GIVEN DATA Start Marker

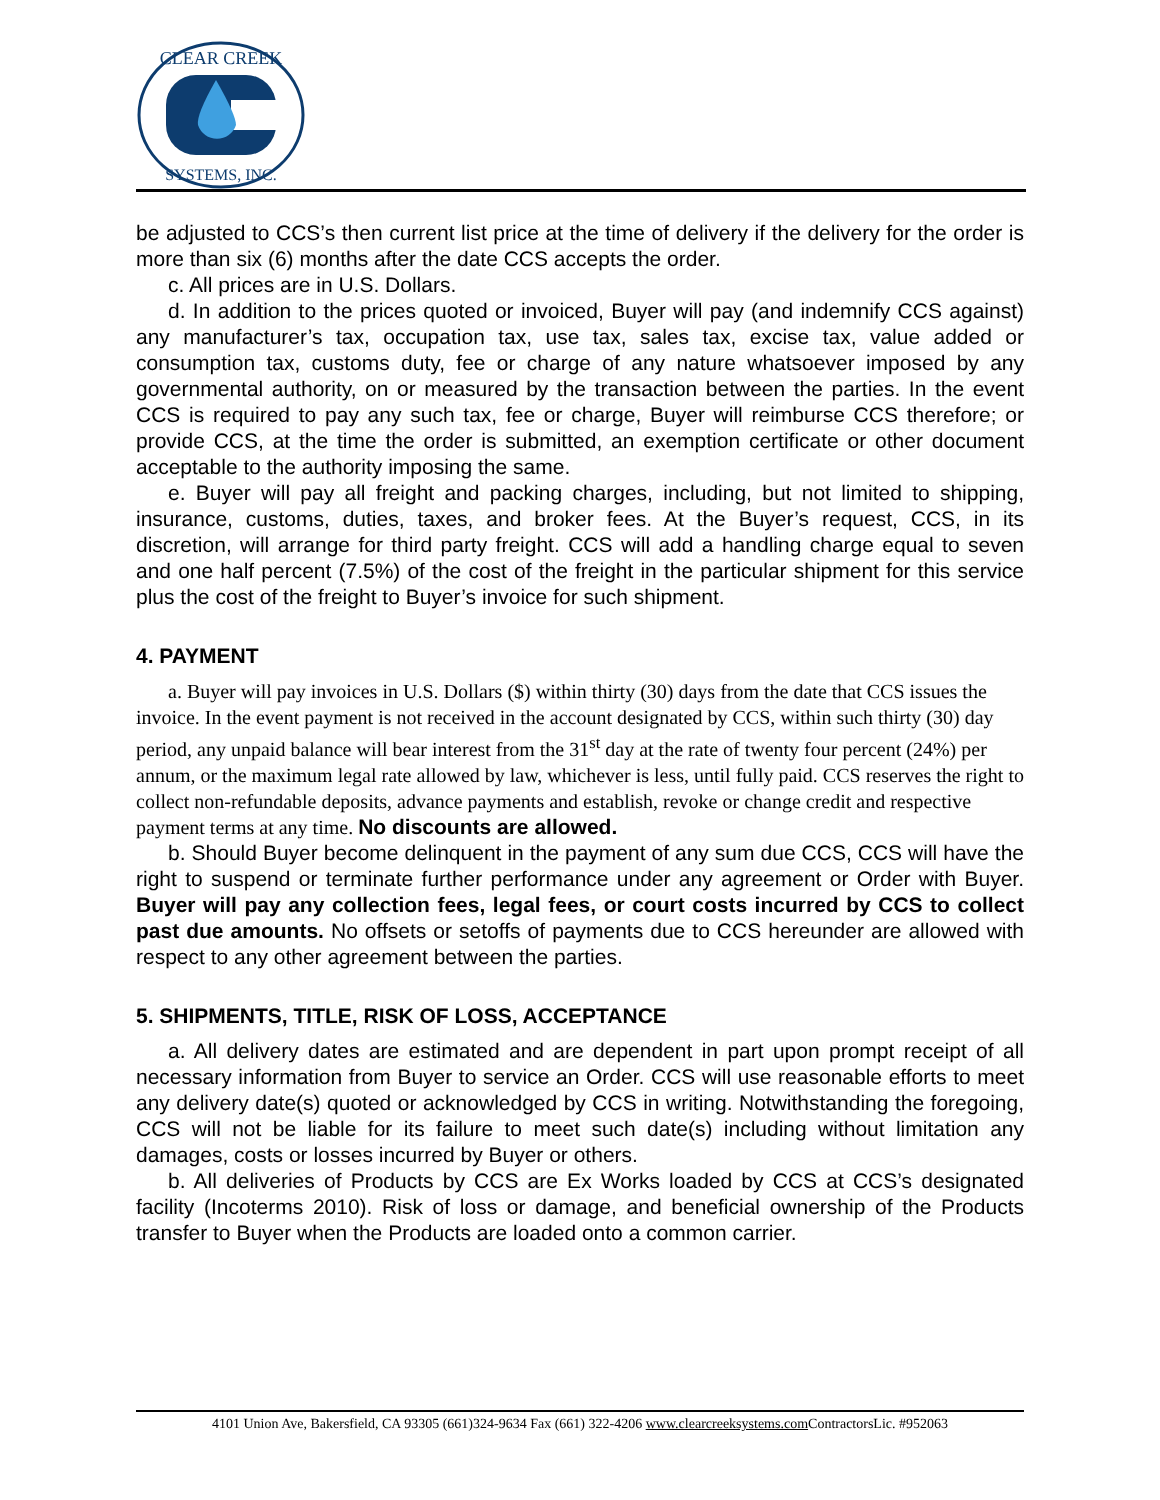CLEAR CREEK
SYSTEMS, INC.
be adjusted to CCS’s then current list price at the time of delivery if the delivery for the order is more than six (6) months after the date CCS accepts the order.
c. All prices are in U.S. Dollars.
d. In addition to the prices quoted or invoiced, Buyer will pay (and indemnify CCS against) any manufacturer’s tax, occupation tax, use tax, sales tax, excise tax, value added or consumption tax, customs duty, fee or charge of any nature whatsoever imposed by any governmental authority, on or measured by the transaction between the parties. In the event CCS is required to pay any such tax, fee or charge, Buyer will reimburse CCS therefore; or provide CCS, at the time the order is submitted, an exemption certificate or other document acceptable to the authority imposing the same.
e. Buyer will pay all freight and packing charges, including, but not limited to shipping, insurance, customs, duties, taxes, and broker fees. At the Buyer’s request, CCS, in its discretion, will arrange for third party freight. CCS will add a handling charge equal to seven and one half percent (7.5%) of the cost of the freight in the particular shipment for this service plus the cost of the freight to Buyer’s invoice for such shipment.
4. PAYMENT
a. Buyer will pay invoices in U.S. Dollars ($) within thirty (30) days from the date that CCS issues the invoice. In the event payment is not received in the account designated by CCS, within such thirty (30) day period, any unpaid balance will bear interest from the 31<sup>st</sup> day at the rate of twenty four percent (24%) per annum, or the maximum legal rate allowed by law, whichever is less, until fully paid. CCS reserves the right to collect non-refundable deposits, advance payments and establish, revoke or change credit and respective payment terms at any time. No discounts are allowed.
b. Should Buyer become delinquent in the payment of any sum due CCS, CCS will have the right to suspend or terminate further performance under any agreement or Order with Buyer. Buyer will pay any collection fees, legal fees, or court costs incurred by CCS to collect past due amounts. No offsets or setoffs of payments due to CCS hereunder are allowed with respect to any other agreement between the parties.
5. SHIPMENTS, TITLE, RISK OF LOSS, ACCEPTANCE
a. All delivery dates are estimated and are dependent in part upon prompt receipt of all necessary information from Buyer to service an Order. CCS will use reasonable efforts to meet any delivery date(s) quoted or acknowledged by CCS in writing. Notwithstanding the foregoing, CCS will not be liable for its failure to meet such date(s) including without limitation any damages, costs or losses incurred by Buyer or others.
b. All deliveries of Products by CCS are Ex Works loaded by CCS at CCS’s designated facility (Incoterms 2010). Risk of loss or damage, and beneficial ownership of the Products transfer to Buyer when the Products are loaded onto a common carrier.
4101 Union Ave, Bakersfield, CA 93305 (661)324-9634 Fax (661) 322-4206 www.clearcreeksystems.com ContractorsLic. #952063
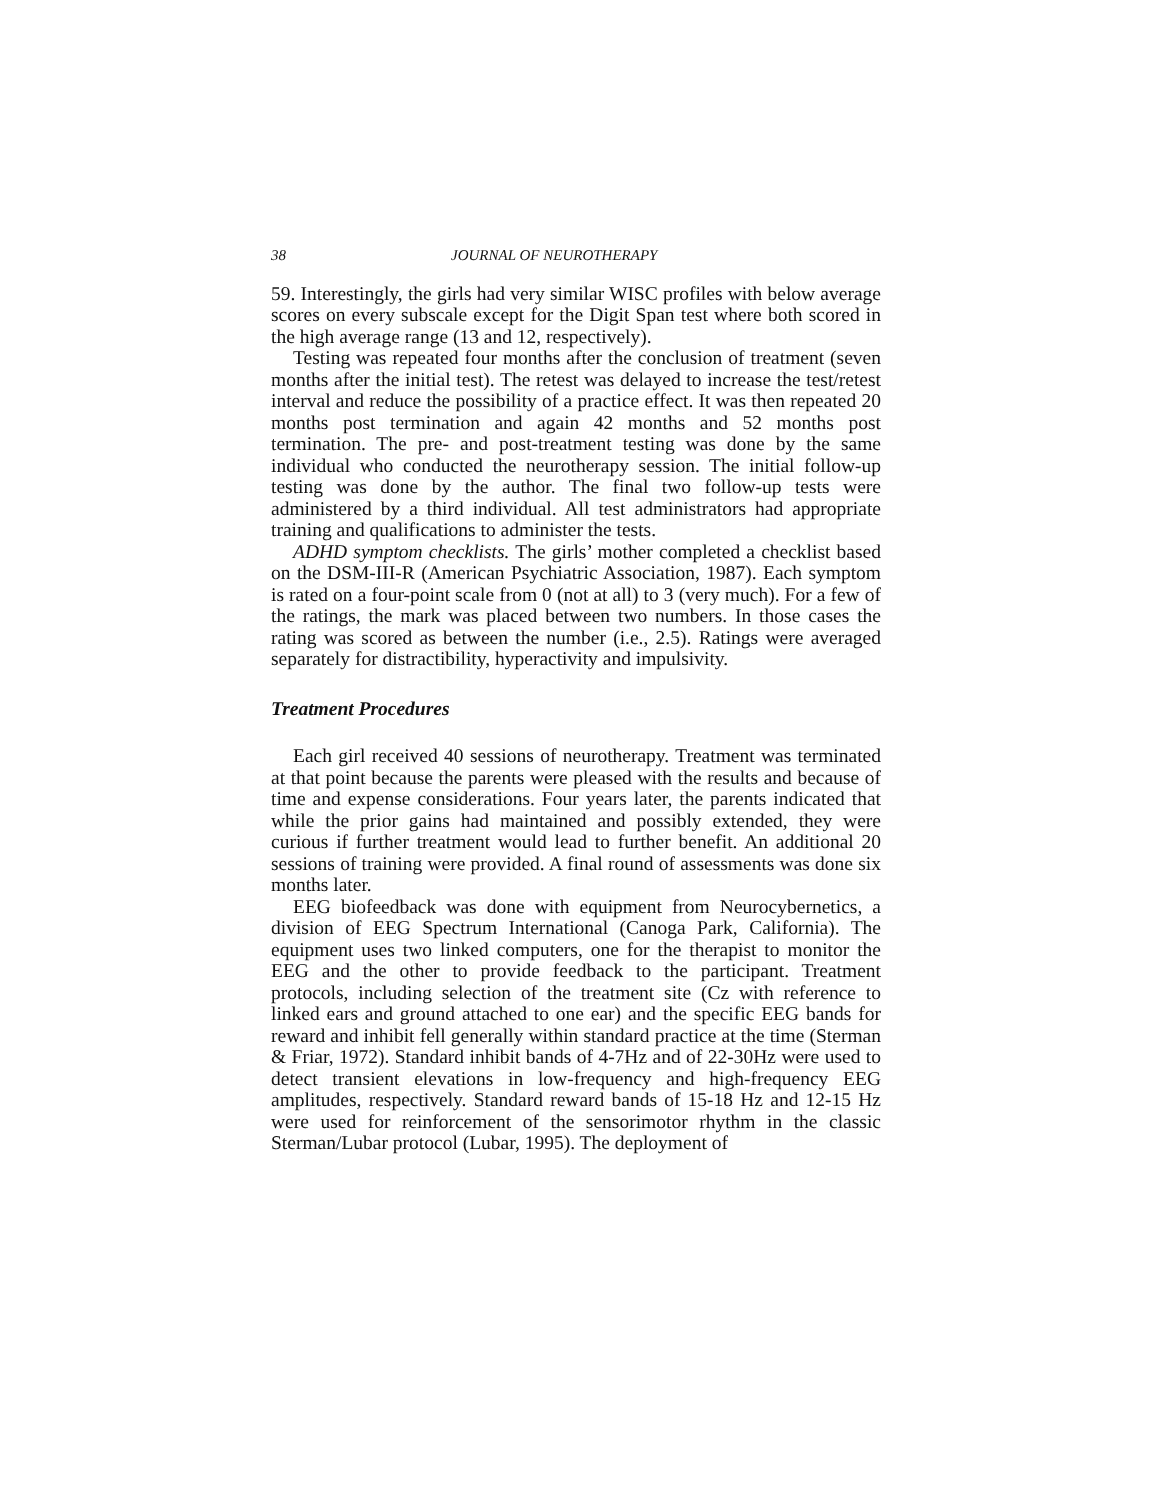38 JOURNAL OF NEUROTHERAPY
59. Interestingly, the girls had very similar WISC profiles with below average scores on every subscale except for the Digit Span test where both scored in the high average range (13 and 12, respectively).
Testing was repeated four months after the conclusion of treatment (seven months after the initial test). The retest was delayed to increase the test/retest interval and reduce the possibility of a practice effect. It was then repeated 20 months post termination and again 42 months and 52 months post termination. The pre- and post-treatment testing was done by the same individual who conducted the neurotherapy session. The initial follow-up testing was done by the author. The final two follow-up tests were administered by a third individual. All test administrators had appropriate training and qualifications to administer the tests.
ADHD symptom checklists. The girls’ mother completed a checklist based on the DSM-III-R (American Psychiatric Association, 1987). Each symptom is rated on a four-point scale from 0 (not at all) to 3 (very much). For a few of the ratings, the mark was placed between two numbers. In those cases the rating was scored as between the number (i.e., 2.5). Ratings were averaged separately for distractibility, hyperactivity and impulsivity.
Treatment Procedures
Each girl received 40 sessions of neurotherapy. Treatment was terminated at that point because the parents were pleased with the results and because of time and expense considerations. Four years later, the parents indicated that while the prior gains had maintained and possibly extended, they were curious if further treatment would lead to further benefit. An additional 20 sessions of training were provided. A final round of assessments was done six months later.
EEG biofeedback was done with equipment from Neurocybernetics, a division of EEG Spectrum International (Canoga Park, California). The equipment uses two linked computers, one for the therapist to monitor the EEG and the other to provide feedback to the participant. Treatment protocols, including selection of the treatment site (Cz with reference to linked ears and ground attached to one ear) and the specific EEG bands for reward and inhibit fell generally within standard practice at the time (Sterman & Friar, 1972). Standard inhibit bands of 4-7Hz and of 22-30Hz were used to detect transient elevations in low-frequency and high-frequency EEG amplitudes, respectively. Standard reward bands of 15-18 Hz and 12-15 Hz were used for reinforcement of the sensorimotor rhythm in the classic Sterman/Lubar protocol (Lubar, 1995). The deployment of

GIVEN DATA End Marker

TASK DETAILS: Among the lines of the material, some contain the string "incurred". State how many, and nothing more.

EXERCISE RESPONSE: 2